== Source text ==
_ _ _

There’s also the pressure of representing a musician not just to fans, but also to that artist’s family.

“Any creative decision is difficult. I’ve talked to her,” said Mort of being in touch with Simone’s daughter, who has spoken critically of the film. “It’s complicated. It’s her mother. I’m a mother and a daughter. I feel very strong about it in every way. I feel like we’re honoring her, Nina Simone.”

Then there’s the excitement and challenge of dressing Saldana in Simone’s signature bold style of jewelry and dresses, which Mort called “unreal.” French costume designer Magali Guidasci (Zombieland) has been brought in.

“The costumes are going to be insane and fantastic,” said Mort. “It’s a big part of the music, also because it’s original. What Nina wore is not what anyone else could wear.”

Costume designer Jim Lapidus, who designed glitzy, snazzy creations for Liberace and Elton John, worked on 24, and supervised on the 1989 Jerry Lee Lewis biopic Great Balls of Fire!, noted the need to visually inspire an actor or actress taking on a musical icon.

“When I worked on the Jerry Lee Lewis story, I found a top in a thrift store identical to one his wife actually wore, from the early ‘50s,” he said. “A lot of times people don’t get into the character until they get into the clothes.”

Mort adds that the biopic genre is still ripe for newness. She herself wrote a screenplay about Janis Joplin that didn’t pan out.

“The genre needs some reinvention,” she said. “There are worthy stories, because they are great beings. I’m not saying I’m the one to do it. … For example, I think a Janis Joplin movie should be told. I hope the new movie works. Is it about the rise of this girl who left high school? About a girl who loves rock and roll? A lot of these stories should be told.”

_ _ _

== Brief A ==
Quote every line of the rows word for word, but leave out the picture.
The rows that come next have nothing to do with the Nina Simone article.

== Available records ==

_ _ _

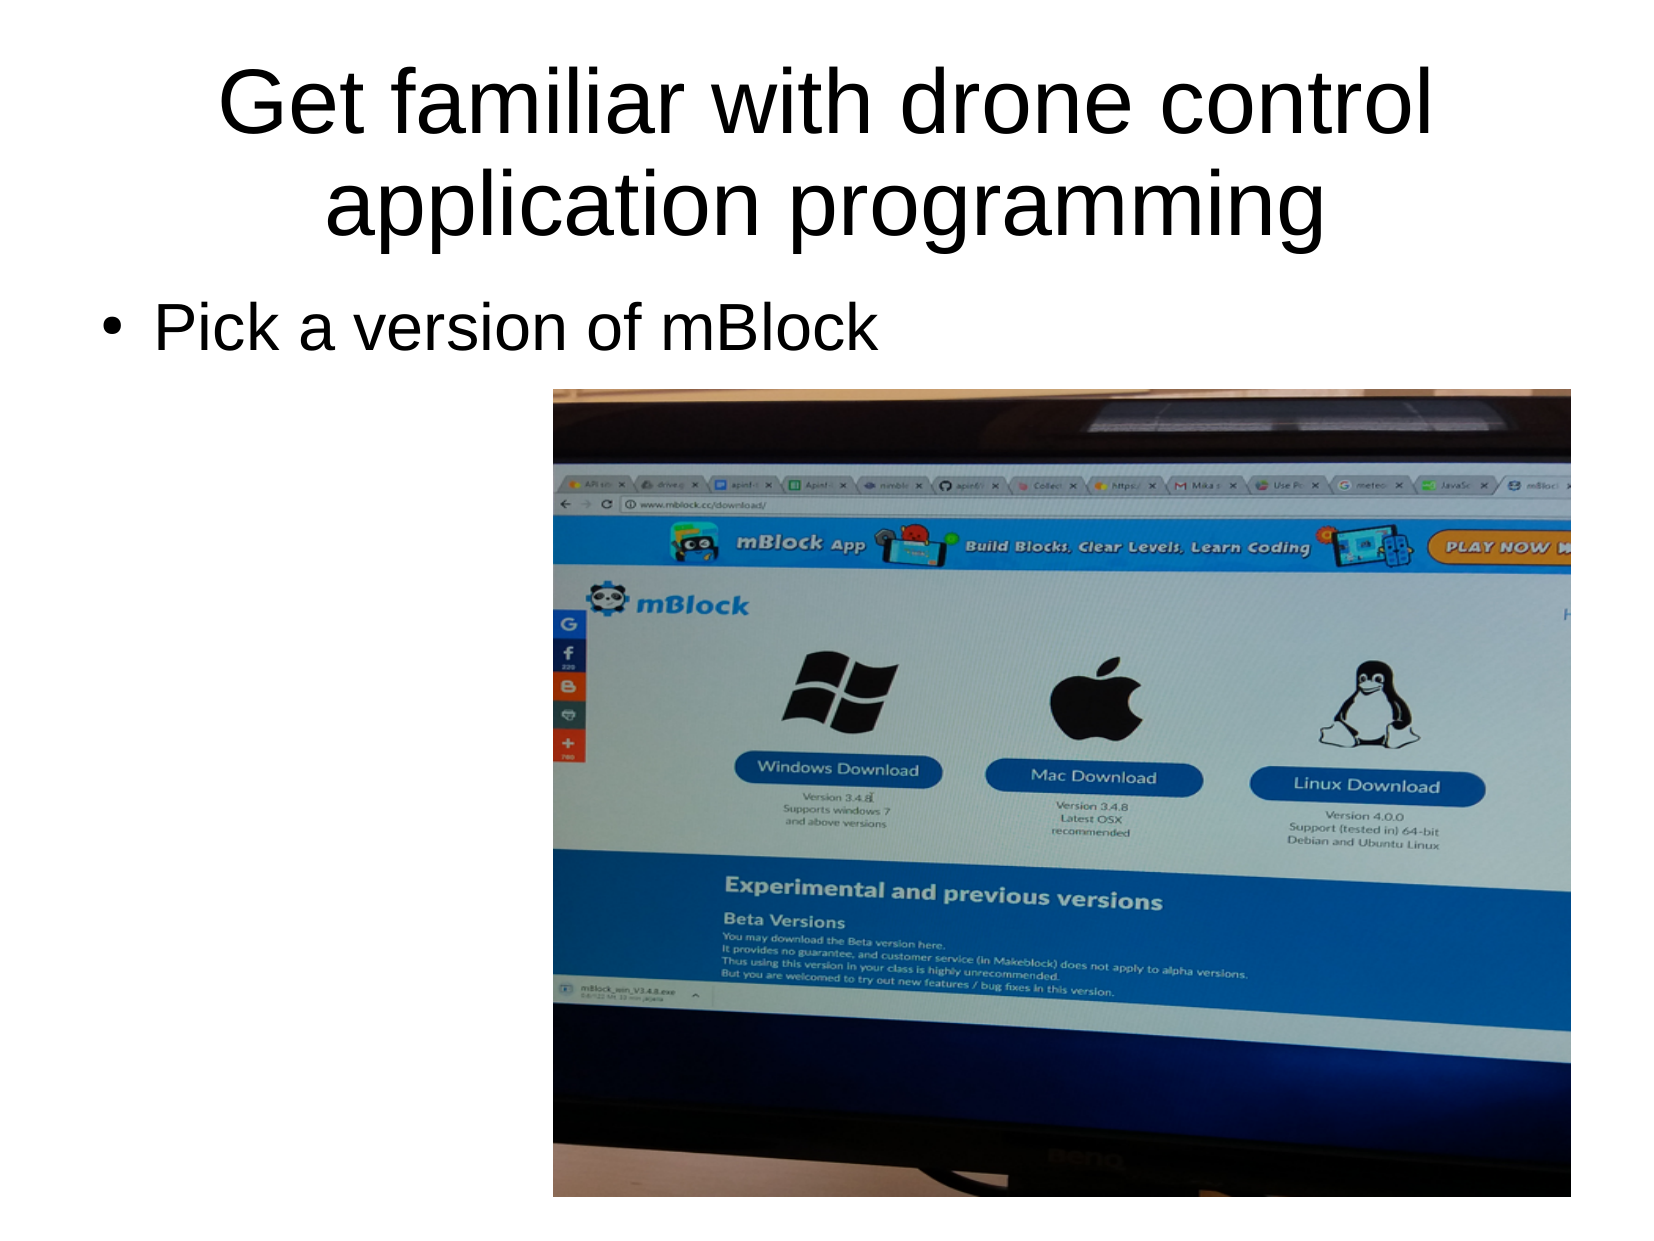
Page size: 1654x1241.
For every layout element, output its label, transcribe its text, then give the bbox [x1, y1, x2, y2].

title Get familiar with drone control application programming [82, 49, 1571, 257]
picture [553, 389, 1571, 1197]
list Pick a version of mBlock [82, 290, 1571, 1010]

_ _ _

== Brief B ==
Translate this sentence from the Nina Simone article into Spanish: "Mort adds that the biopic genre is still ripe for newness."

== Full answer A ==
Page size: 1654x1241.
For every layout element, output its label, transcribe its text, then give the bbox [x1, y1, x2, y2].

title Get familiar with drone control application programming [82, 49, 1571, 257]
picture [553, 389, 1571, 1197]
list Pick a version of mBlock [82, 290, 1571, 1010]

== Full answer B ==
Mort añade que el género biográfico todavía se presta a la novedad.